Remember to keep your own pace, and don’t worry about keeping up with others. There will always be a cheerful Nepali guide to stay with you and keep you on the trail, and carry your daypack when you don’t want to. Watch how easily they walk, where they walk, and follow their example.
Use diaphragmatic breathing as much as possible. On steep uphills, you may find that full yogic breathing is more helpful. As much as possible, breathe through your nose, but when you need more air don’t be shy about breathing through your mouth.
As in hatha yoga, begin with breath awareness, establish a comfortable, even breath rhythm, then walk on your breath. As in hatha practice, breathing should be smooth and steady without pauses or jerks.
Establish a steady pace using the breath as a guide. Uphill, downhill and flat walking will all have different requirements. We will almost always be walking on uneven terrain, so you need to keep your eyes on the trail and look for helpful footholds.

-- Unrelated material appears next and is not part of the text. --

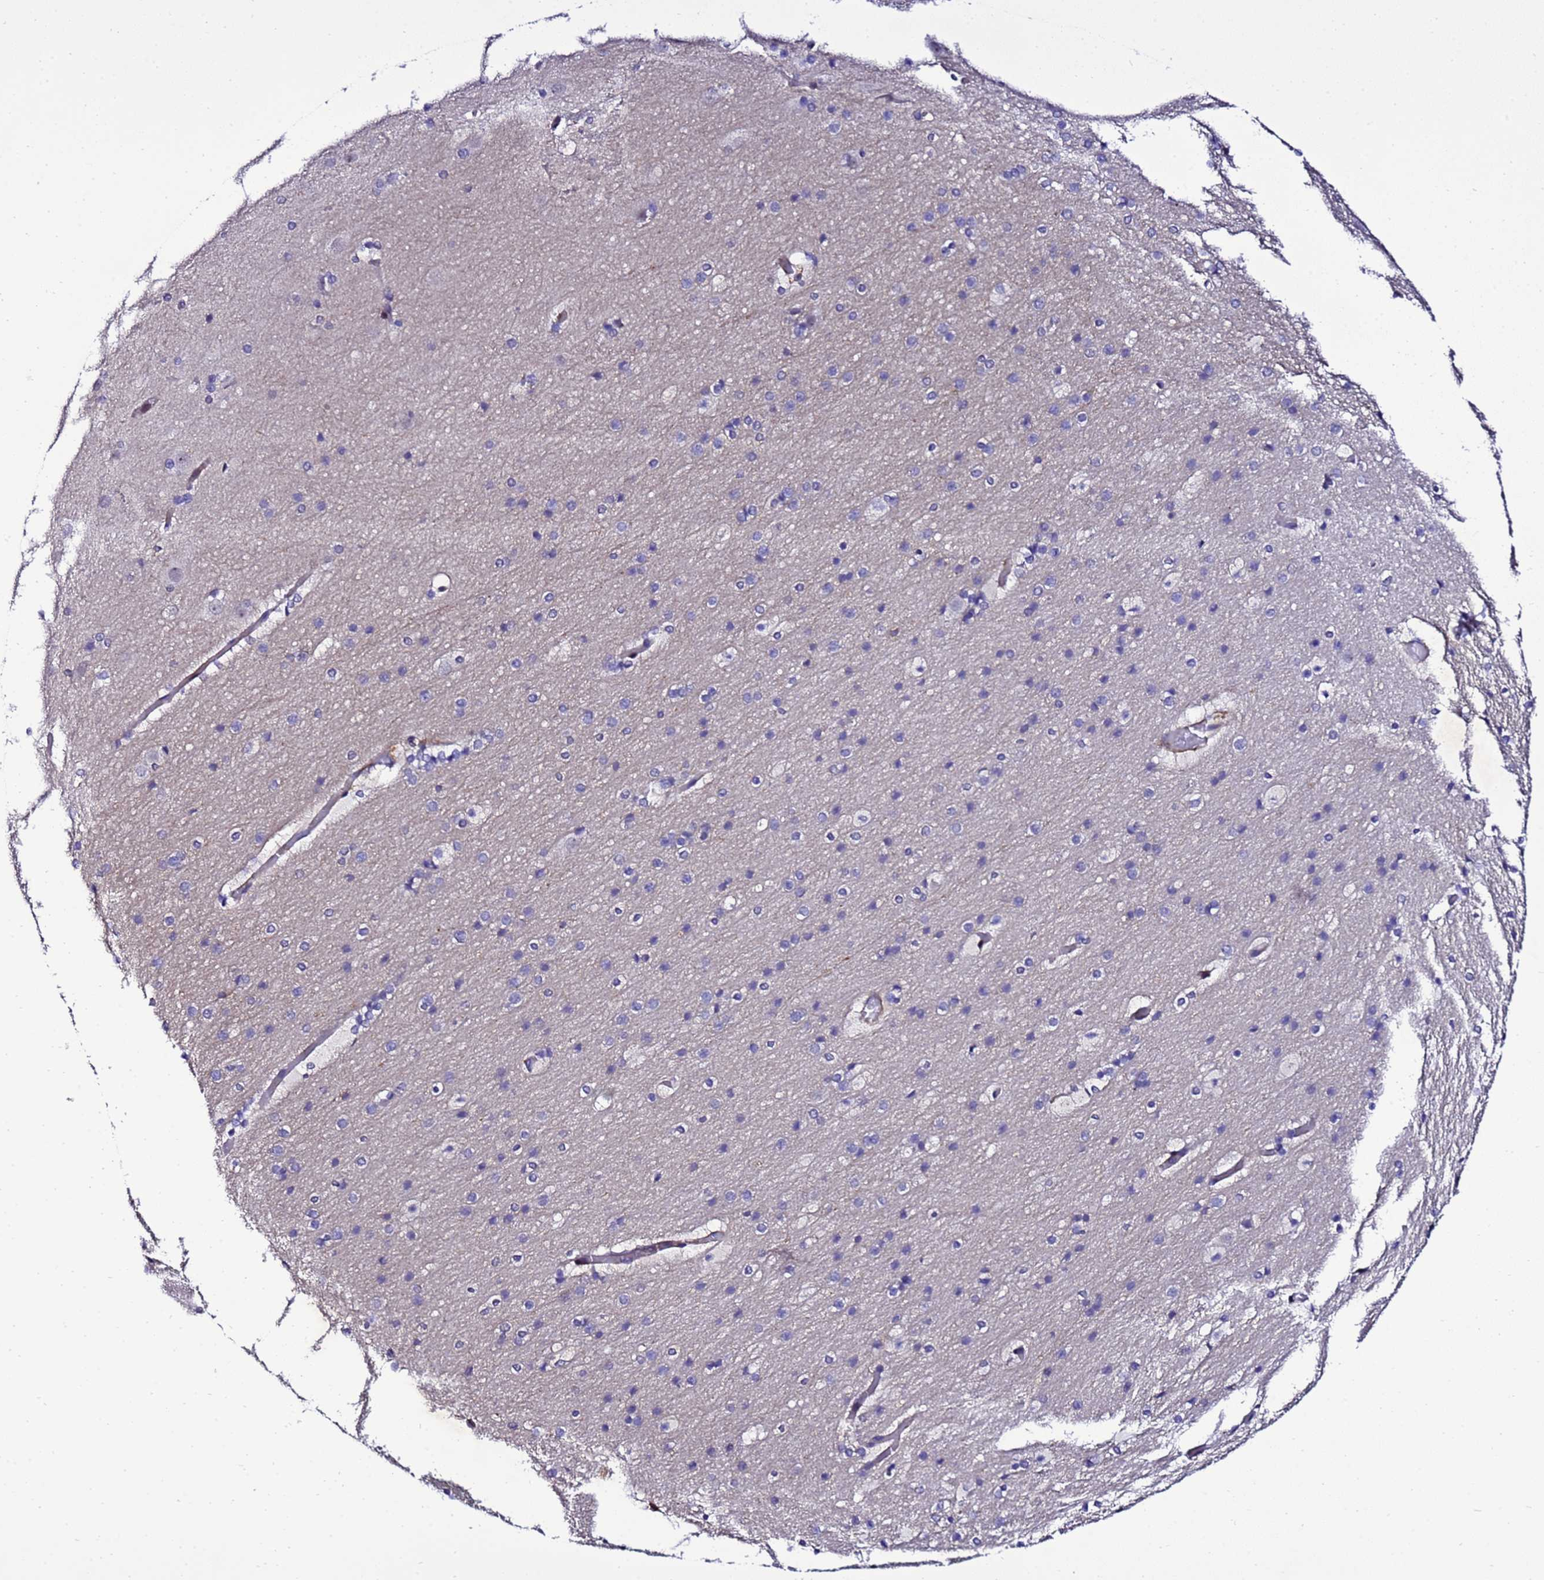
{"staining": {"intensity": "weak", "quantity": "25%-75%", "location": "cytoplasmic/membranous"}, "tissue": "cerebral cortex", "cell_type": "Endothelial cells", "image_type": "normal", "snomed": [{"axis": "morphology", "description": "Normal tissue, NOS"}, {"axis": "topography", "description": "Cerebral cortex"}], "caption": "Protein expression by immunohistochemistry (IHC) shows weak cytoplasmic/membranous staining in about 25%-75% of endothelial cells in unremarkable cerebral cortex. (brown staining indicates protein expression, while blue staining denotes nuclei).", "gene": "GZF1", "patient": {"sex": "male", "age": 57}}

a. Flat: Experiment with your pace; speeding up until you feel short of breath, then slow down a bit so the breath is comfortable and keep that pace. 1:2 breathing works well on the flat. It might be 3 steps on inhale, 6 steps on exhale, or whatever rate is personally comfortable.
b. Uphill: This requires more energy, so the breath rhythm will naturally speed up, but try to keep a steady pace with the breath, letting the breath determine the pace. You will probably need to use 1:1 breathing. Slow down enough so that you can stay with one inhale or exhale per step (i.e. inhale left, exhale right, etc.). The goal is to still be able to talk if necessary. It helps to clasp your hands behind your back and bend forward a bit, keeping a straight spine. This tightens the posterior muscles so they can pull more efficiently. It also helps to fully straighten your leg with each step, as much as possible.

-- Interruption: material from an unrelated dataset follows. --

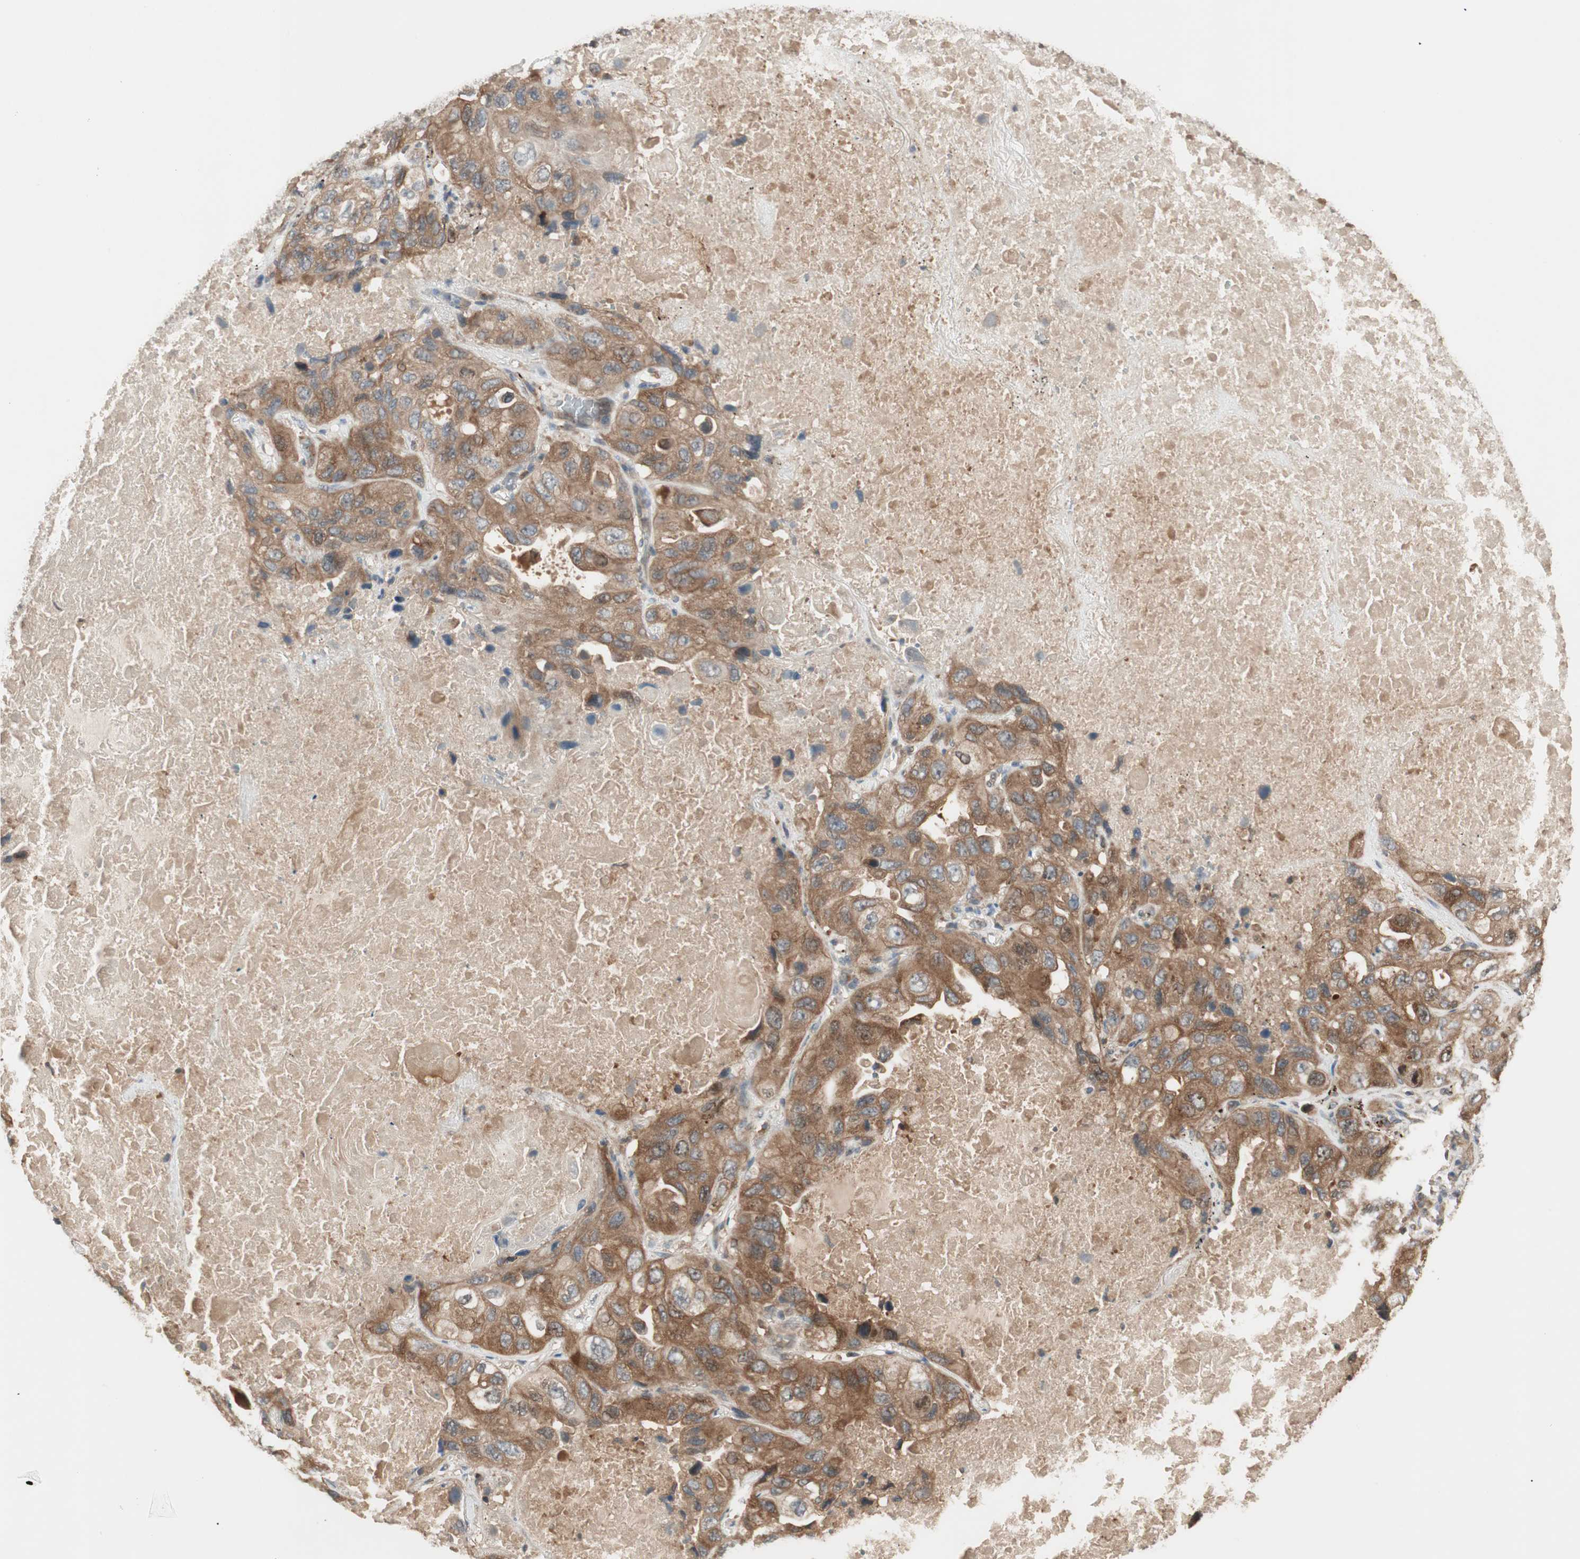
{"staining": {"intensity": "moderate", "quantity": ">75%", "location": "cytoplasmic/membranous"}, "tissue": "lung cancer", "cell_type": "Tumor cells", "image_type": "cancer", "snomed": [{"axis": "morphology", "description": "Squamous cell carcinoma, NOS"}, {"axis": "topography", "description": "Lung"}], "caption": "Immunohistochemical staining of human lung cancer shows medium levels of moderate cytoplasmic/membranous protein positivity in about >75% of tumor cells.", "gene": "ATP6AP2", "patient": {"sex": "female", "age": 73}}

c. Downhill: Breathing will be easy on the downhills, but they are often steep and you need to protect your knees. It helps if you visualize yourself as a drop of water flowing down the path, so that your movements are smooth and flowing. Use small footholds (stones or protuberances) to keep secure footing, take small steps, and keep your knees flexed a bit to minimize impact. As much as possible, straighten your leg after impact. Keep your feet parallel when possible to reduce strain on the knees (and other joints), depending on the terrain.
There is usually no possibility to keep an equal distance between steps – the terrain will determine what is possible.
Keep your attention on the trail. When you watch experienced walkers, they will place their feet on every little stone or step that helps to get up the hill (or down).
Walking sticks (ski poles) can be very useful on both uphills and downhills, for stability and extra power.
Also useful is the “gait of power”: on inhale, imagine sending a golden cord from your navel area and attaching it to a point ahead of you. On exhale, reel it in.
Don’t get attached to all these words! Relax and Enjoy! Take time to stop and enjoy the scenery.